Task goal: Please report each line in the material below that includes "Click".

Data supplied:
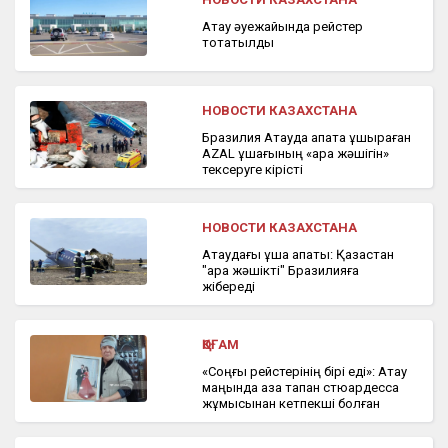
Ақтау әуежайында рейстер
тоқтатылды
НОВОСТИ КАЗАХСТАНА
Бразилия Ақтауда апатқа ұшыраған
AZAL ұшағының «қара жәшігін»
тексеруге кірісті
НОВОСТИ КАЗАХСТАНА
Ақтаудағы ұшақ апаты: Қазақстан
"қара жәшікті" Бразилияға
жібереді
ҚОҒАМ
«Соңғы рейстерінің бірі еді»: Ақтау
маңында қаза тапқан стюардесса
жұмысынан кетпекші болған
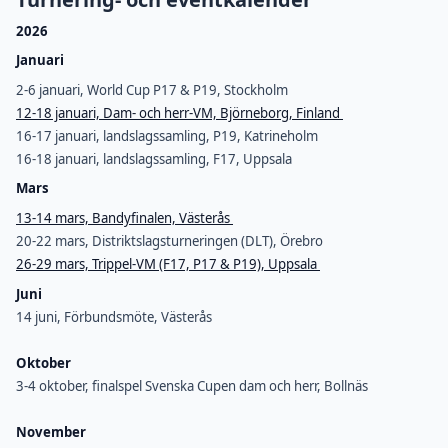
2026
Januari
2-6 januari, World Cup P17 & P19, Stockholm
12-18 januari, Dam- och herr-VM, Björneborg, Finland
16-17 januari, landslagssamling, P19, Katrineholm
16-18 januari, landslagssamling, F17, Uppsala
Mars
13-14 mars, Bandyfinalen, Västerås
20-22 mars, Distriktslagsturneringen (DLT), Örebro
26-29 mars, Trippel-VM (F17, P17 & P19), Uppsala
Juni
14 juni, Förbundsmöte, Västerås
Oktober
3-4 oktober, finalspel Svenska Cupen dam och herr, Bollnäs
November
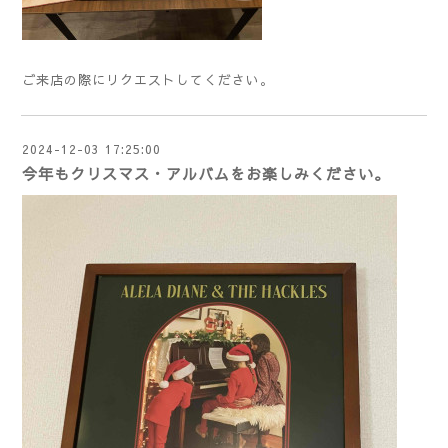
ご来店の際にリクエストしてください。
2024-12-03 17:25:00
今年もクリスマス・アルバムをお楽しみください。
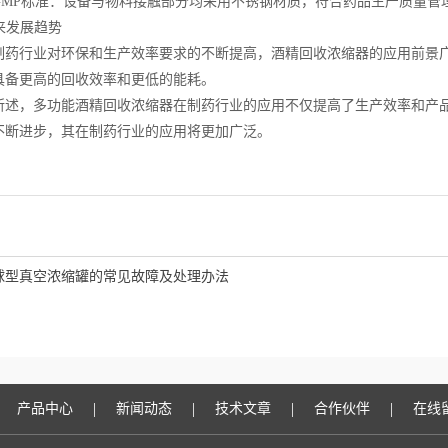
P标准：设备与物料接触部分均采用不锈钢材质，符合药品生产质量管
来发展趋势
行业对环保和生产效率要求的不断提高，酒精回收浓缩器的应用前景广
具备更高的回收效率和更低的能耗。
，多功能酒精回收浓缩器在制药行业的应用不仅提高了生产效率和产品
不断进步，其在制药行业的应用将更加广泛。
球型真空浓缩罐的常见故障及处理办法
|
|
|
|
产品中心
新闻动态
技术文章
合作伙伴
在线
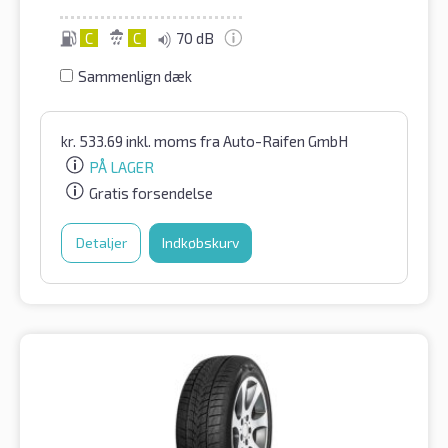
C
C
70 dB
Sammenlign dæk
kr.
533.69
inkl. moms
fra Auto-Raifen GmbH
PÅ LAGER
Gratis forsendelse
Detaljer
Indkøbskurv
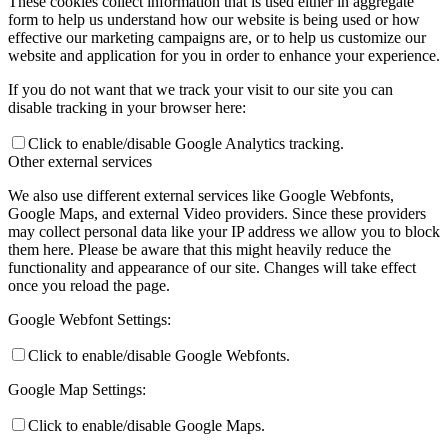
These cookies collect information that is used either in aggregate
form to help us understand how our website is being used or how
effective our marketing campaigns are, or to help us customize our
website and application for you in order to enhance your experience.
If you do not want that we track your visit to our site you can
disable tracking in your browser here:
Click to enable/disable Google Analytics tracking.
Other external services
We also use different external services like Google Webfonts,
Google Maps, and external Video providers. Since these providers
may collect personal data like your IP address we allow you to block
them here. Please be aware that this might heavily reduce the
functionality and appearance of our site. Changes will take effect
once you reload the page.
Google Webfont Settings:
Click to enable/disable Google Webfonts.
Google Map Settings:
Click to enable/disable Google Maps.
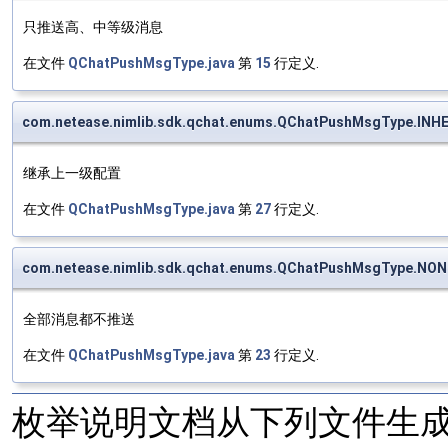
只推送高、中等级消息
在文件
QChatPushMsgType.java
第
15
行定义.
com.netease.nimlib.sdk.qchat.enums.QChatPushMsgType.INHE
继承上一级配置
在文件
QChatPushMsgType.java
第
27
行定义.
com.netease.nimlib.sdk.qchat.enums.QChatPushMsgType.NONE
全部消息都不推送
在文件
QChatPushMsgType.java
第
23
行定义.
枚举说明文档从下列文件生成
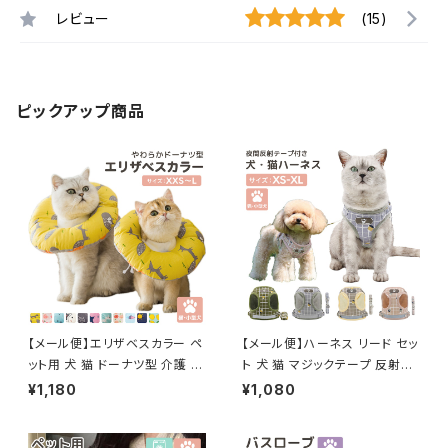
レビュー
(15)
ピックアップ商品
【メール便】エリザベスカラー ペ
【メール便】ハーネス リード セッ
ット用 犬 猫 ドーナツ型 介護 ク
ト 犬 猫 マジックテープ 反射テ
ッション ネッカー／pets084
ープ付き サイズ調整可能／pet
¥1,180
¥1,080
s028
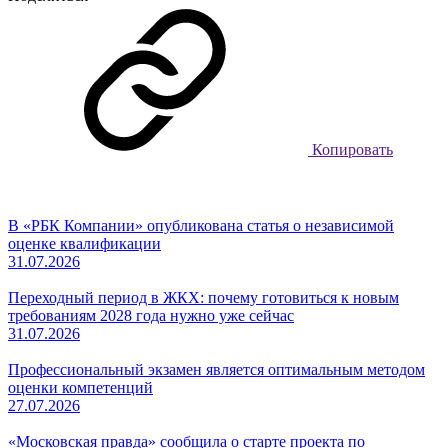
Копировать
В «РБК Компании» опубликована статья о независимой
оценке квалификации
31.07.2026
Переходный период в ЖКХ: почему готовиться к новым
требованиям 2028 года нужно уже сейчас
31.07.2026
Профессиональный экзамен является оптимальным методом
оценки компетенций
27.07.2026
«Московская правда» сообщила о старте проекта по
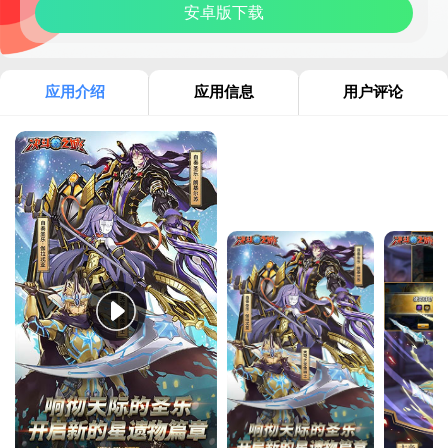
安卓版下载
应用介绍
应用信息
用户评论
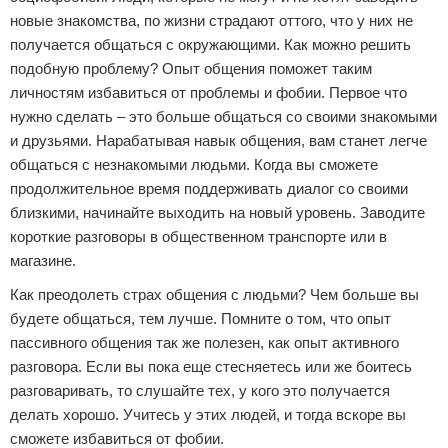
новые знакомства, по жизни страдают оттого, что у них не
получается общаться с окружающими. Как можно решить
подобную проблему? Опыт общения поможет таким
личностям избавиться от проблемы и фобии. Первое что
нужно сделать – это больше общаться со своими знакомыми
и друзьями. Нарабатывая навык общения, вам станет легче
общаться с незнакомыми людьми. Когда вы сможете
продолжительное время поддерживать диалог со своими
близкими, начинайте выходить на новый уровень. Заводите
короткие разговоры в общественном транспорте или в
магазине.
Как преодолеть страх общения с людьми? Чем больше вы
будете общаться, тем лучше. Помните о том, что опыт
пассивного общения так же полезен, как опыт активного
разговора. Если вы пока еще стесняетесь или же боитесь
разговаривать, то слушайте тех, у кого это получается
делать хорошо. Учитесь у этих людей, и тогда вскоре вы
сможете избавиться от фобии.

Exercise solution:
Click to enable/disable Google Analytics tracking.
Click to enable/disable Google Webfonts.
Click to enable/disable Google Maps.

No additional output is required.